Radio-Frequency Energy
Marlin Mickle arguably could be called the most active Pitt Innovator at the University of Pittsburgh. He has built up a large portfolio of patents, licenses, and options around his innovations mainly by finding new ways to leverage ambient, or radio-frequency (RF), energy in the air.
Mickle, the Nickolas A. DeCecco Professor in the Department of Electrical and Computer Engineering and an engineering faculty member since 1962, has submitted more than 124 invention disclosures since 1996 to the Office of Technology Management (OTM) for commercial consideration—more than half of them since 2006 and more than double the next-highest number of submissions by a single innovator. So far, Mickle has received U.S. patents on 24 of his innovations, and at least seven start-up companies have been launched around his technologies.
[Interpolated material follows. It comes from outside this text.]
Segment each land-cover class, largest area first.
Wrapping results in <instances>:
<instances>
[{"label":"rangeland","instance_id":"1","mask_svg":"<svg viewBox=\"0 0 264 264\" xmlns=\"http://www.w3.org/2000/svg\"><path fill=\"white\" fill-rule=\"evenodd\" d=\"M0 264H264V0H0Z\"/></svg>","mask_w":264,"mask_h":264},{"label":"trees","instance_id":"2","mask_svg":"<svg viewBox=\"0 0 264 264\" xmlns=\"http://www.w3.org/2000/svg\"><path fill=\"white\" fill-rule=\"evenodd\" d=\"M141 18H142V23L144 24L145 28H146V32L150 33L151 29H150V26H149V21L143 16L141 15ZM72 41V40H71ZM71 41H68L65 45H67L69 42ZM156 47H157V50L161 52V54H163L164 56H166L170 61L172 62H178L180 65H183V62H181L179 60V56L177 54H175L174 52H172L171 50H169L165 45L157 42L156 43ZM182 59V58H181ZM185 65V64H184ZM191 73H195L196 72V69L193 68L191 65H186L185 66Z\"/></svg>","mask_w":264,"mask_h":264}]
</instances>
Mickle, while in a class of his own when it comes to innovating, is one of a growing number of Pitt Innovators making technology commercialization on par with other academic priorities. He and his most innovative peers are transforming more and more of their research into innovations with commercial potential even as they continue to make new inroads in their research fields, publish their findings, and provide hands-on education to their students.
“I like to make new things—things that nobody else has done,” says Mickle of his RF research. “But I try not to get caught up in the technology itself. I just want to keep it simple—and useful.”